My mind has been in a brooding way all day and night. Had plans to go to the casino again to meet up with my lovely bartender friend, but my girlfriend cancelled, and I don't do bars, especially dance clubs, alone. I've been thinking a lot about my family today. That I love them, but don't love my relationship with them. That I have deep, unresolved wounds that I worry about getting around. That those wounds are working against me, keeping me in a place I don't want or need to be in - one where a facade of closeness, maintained by regular, almost daily contact with them, is substituted for a deeper understanding and acceptance and communication. One where I find myself looking to others to create the sense of safety, freedom, love and acceptance I seem to be craving. One where moving on becomes difficult, and at its worst can feel like a betrayal.
Everyone's family is dysfunctional on a certain level, of course. My own feels so mired in past patterns, expectations, and roles that at times it feels utterly suffocating.

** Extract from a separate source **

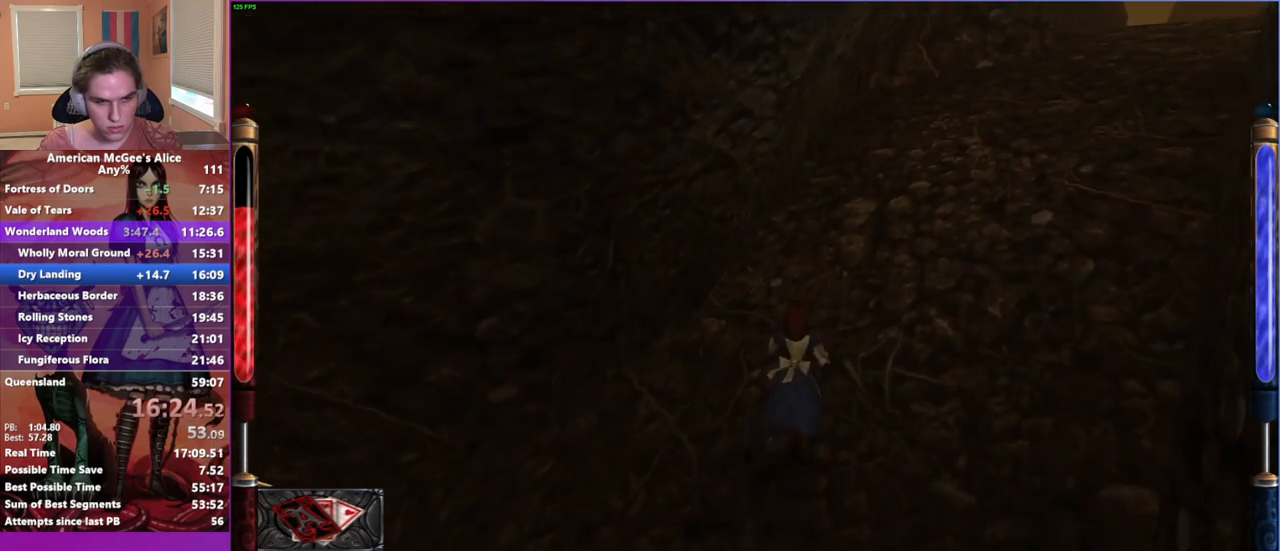
{"keys": ["a", "w"], "mouse": [], "events": [[167, "space", "up"], [317, "a", "down"], [350, "d", "up"]]}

I have tremendous compassion and empathy for the dysfunction - nobody means to harm anyone else - but it doesn't mean they don't. And the overall empathy - enabling - becomes a quicksand-like trap. My mother is the closest thing to a fucking saint I will ever know in this lifetime, I mean it, and this has served many well, but in some ways this has backfired when it comes to family.
You see? You see how difficult it becomes to criticize, not empathize? The thought of harming others in any way destroys her, torments her, and I have heard her wonder aloud what she did wrong when there happens to be a crisis at the house. She raised nine children, worked full-time for years, served and continues to serve her community and church with vigor.
The truth is, at times I find myself impatient, even angry with her. She had me at age 40, I was number eight. My relationship with her has always had some distance and some strain. Perhaps I was given less attention - I'm fairly certain I was - which in turn made any attention I did receive, especially negative or "intervention-ary" sort of attention - extremely unwelcome and uncomfortable. I do not now, and never did, have "heart-to-heart" talks with my mother. My eldest sister took on that mantle. I know the distance that still exists burdens my mother. I see it almost every day in the way she looks at me.
This is the shit I'm talking about. I don't know how to heal this breach, and a big part of me will never be open to her. As a child I would always cry behind the locked bathroom door, trying to hide my vulnerability, pressing cold cloths over my eyes when I was done so no-one would see the redness and the swelling. Some critical part of me never felt safe.
Lately I keep talking about what I think I need in a relationship. And safety feels like a big word, and maybe a heavy word, too. But I don't want a blanket or even a fortress. I want someone who is strong enough to bear witness to my pain, my aloneness, and not carry me, or cover me, or fix me - I just want them to look at me plainly, with neutrality, and let this darkness be, and still walk with me, trusting me to walk through it, and meeting my smile and desire on the other side of it with the same smile and desire. I don't just want safety. I want transcendance.
And I'm still totally wired off rum and gunshots.